▸ Aim of the task: Please reproduce each of the data items below word for word, without changing anything.

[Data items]
★ ★ ★ ★

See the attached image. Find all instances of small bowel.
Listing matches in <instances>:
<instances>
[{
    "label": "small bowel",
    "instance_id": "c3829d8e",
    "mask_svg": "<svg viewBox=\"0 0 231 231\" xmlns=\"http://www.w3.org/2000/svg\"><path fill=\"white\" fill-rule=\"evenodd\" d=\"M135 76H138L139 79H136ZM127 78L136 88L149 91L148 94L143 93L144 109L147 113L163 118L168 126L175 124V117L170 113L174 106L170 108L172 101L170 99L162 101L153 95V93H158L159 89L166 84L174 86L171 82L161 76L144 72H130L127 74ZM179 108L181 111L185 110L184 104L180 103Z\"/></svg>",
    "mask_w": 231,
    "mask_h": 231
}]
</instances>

★ ★ ★ ★

▸ Problem solution:
See the attached image. Find all instances of small bowel.
Listing matches in <instances>:
<instances>
[{
    "label": "small bowel",
    "instance_id": "c3829d8e",
    "mask_svg": "<svg viewBox=\"0 0 231 231\" xmlns=\"http://www.w3.org/2000/svg\"><path fill=\"white\" fill-rule=\"evenodd\" d=\"M135 76H138L139 79H136ZM127 78L136 88L149 91L148 94L143 93L144 109L147 113L163 118L168 126L175 124V117L170 113L174 106L170 108L172 101L170 99L162 101L153 95V93H158L159 89L166 84L174 86L171 82L161 76L144 72H130L127 74ZM179 108L181 111L185 110L184 104L180 103Z\"/></svg>",
    "mask_w": 231,
    "mask_h": 231
}]
</instances>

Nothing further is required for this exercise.